If we understand civilization and barbarism as simply “values we do and don’t share, respectively” then I think your use of the term perfectly fits the conservative mindset, while doing no violence to your intent.
Ken
I think this way of characterizing the positions in terms of their ‘exaggerations’ could be useful, but I might describe the positions a bit differently.
Liberals – exaggerate the ability of the government to ‘do good’ (i.e. stop injustice, inequality, oppression). They think utopia is a few programs away, and there are no unintended consequences.
Conservatives – exaggerate the threat of change (unless the change is intended to get back to some mythical past). Utopia is probably not possible, and most of what we get are unintended consequences.
Libertarians – exaggerate the ease with which individuals could just work everything out in absence of government. Perhaps the most utopian of all.
But of course it’s awfully easy to get defensive quickly about all this stuff!
Also – glad to have you blogging again, Arnold!
My attempt to unify the proposed idea in terms of citizen and non-citizen distinction.

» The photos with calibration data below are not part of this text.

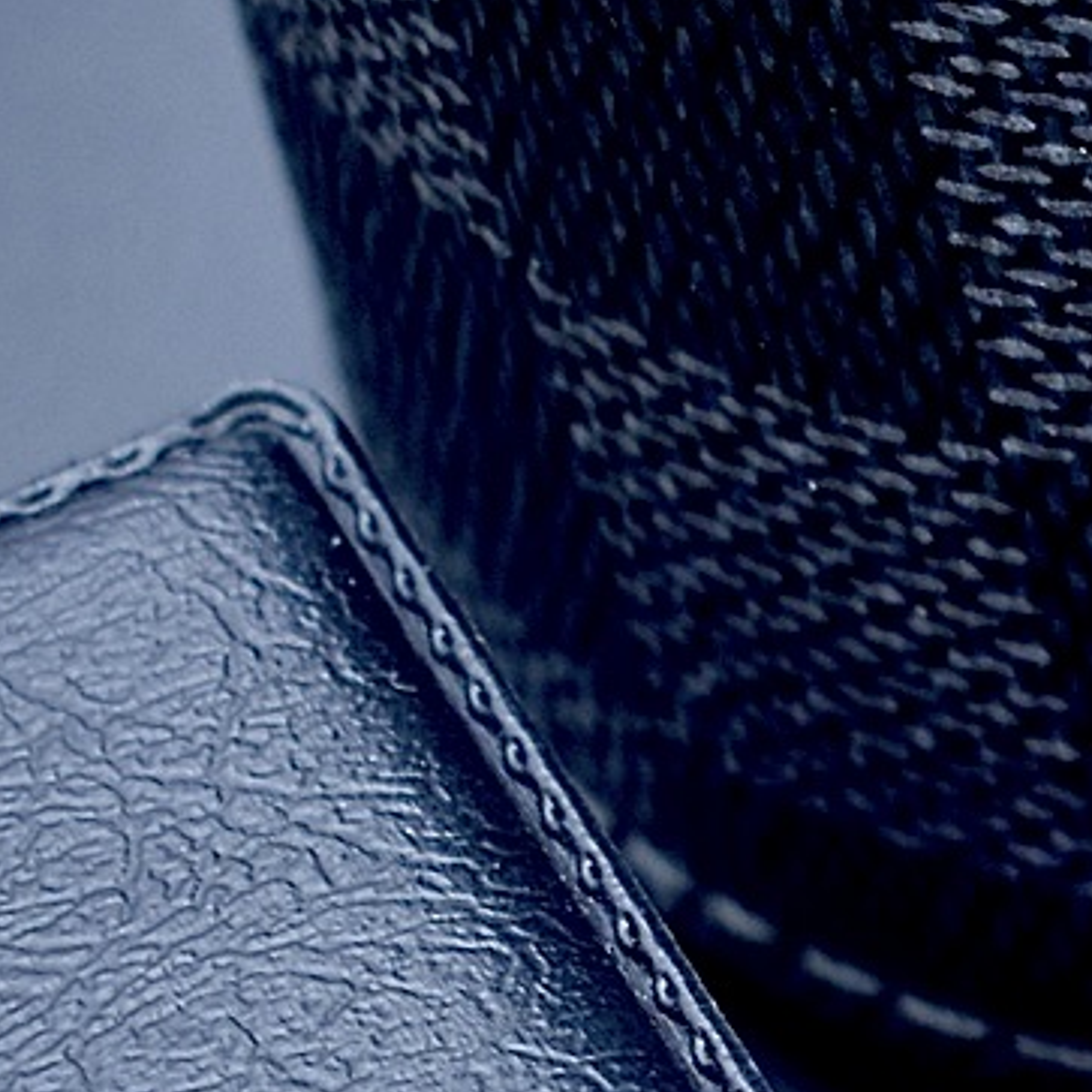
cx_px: 3238
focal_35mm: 308
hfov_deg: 5.4
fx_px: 10993
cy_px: 1319
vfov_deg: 5.7
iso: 400
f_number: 4.8
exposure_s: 1/13
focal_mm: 38
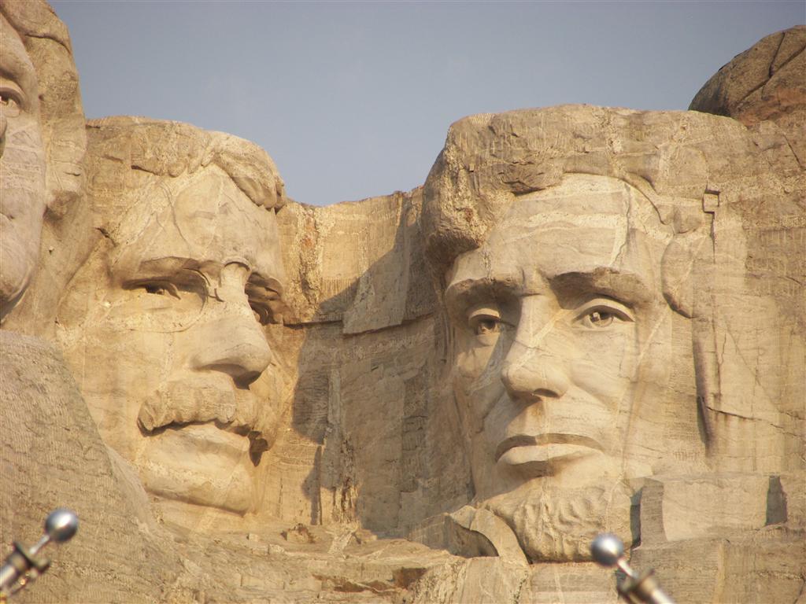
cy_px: 302
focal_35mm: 432
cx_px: 403
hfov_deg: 4.6
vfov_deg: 3.4
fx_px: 10059
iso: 64
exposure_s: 1/640
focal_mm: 72
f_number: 3.7
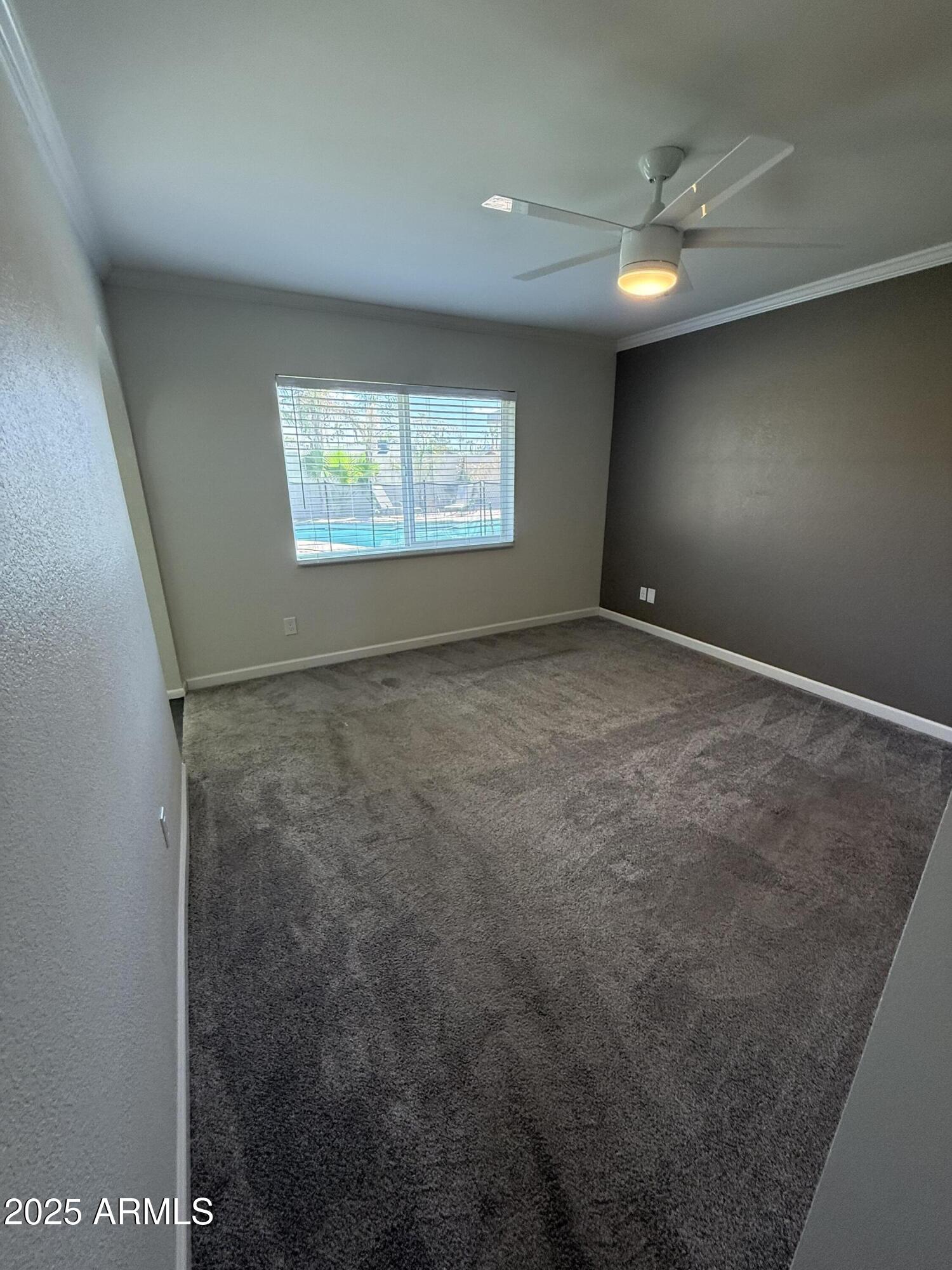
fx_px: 513
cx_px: 476
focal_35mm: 14
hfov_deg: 85.7
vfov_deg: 102.1
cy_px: 635
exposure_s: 1/120
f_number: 2.2
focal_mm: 2.22
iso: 200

1) To a conservative mind, non-citizens represent barbarism since a non-citizen is likely to have a different moral world than a citizen.
The conservative seeks to retain citizen non-citizen distinction (i.e the “national difference”)
2) Progressives seek to erase the national difference by making everyone a citizen. They see oppression in the efforts that seek to maintain the national differences.
3) The libertarians seek to erase the national differences by making everyone a non-citizen (i.e. people having no common moral sense or history or identity i.e. Strangers). Thus efforts to maintain the national differences look like coercion to them.
A slight corrective to (3):
“Thus effort to maintain a a common moral sense or identity look like coercion to them.”
The Progressive is a Universalist seeking Universal moral norms.
The Conservative is a Particularist seeking Particular moral norms.
The Libertarian is against all moral norms save non-aggression
(the norm that is common to all rational persons).
Thus the Progressive and Libertarian seek universal norms; only the Progressive desires a larger set of them–non-discrimination, child rights, animal rights, gay rights etc etc while the Libertarian is content with non-aggression and respect for property.
I really don’t see “if you don’t obey the government men with guns will come and shoot you down” as an appeal against coercion, it is more of an appeal against fighting government oppression. For an example of the distinction, you rarely hear libertarians speak negatively about people being coerced into respecting property rights or into not shooting each other. Libertarians aren’t primarily outraged that people get coerced, they are outraged that the government does the coercing and that it does it in ways and for reasons it should not. And that is, more-or-less, just another word for oppression!
Anyways, I have more thoughts about all this on my blog.
Arnold, this is brilliant. I’m with Curt… a hearty welcom back!
I think a better example of oppressive without being coercive or barbaric would be: “Owners of restaurants laying off laborers or cutting back labor hours while substituting in capital in response to rising minimum wage rates.
My take on the axes is here: http://www.magnitudematters.com/2012/12/what-explains-ideology-we-choose.html
Glad you’re back, Doc Kling … Sounds like duckling when said fast.
Forgot to add that I didn’t like the offered version of oppressive since many of us would find racial discrimination to in fact be barbaric.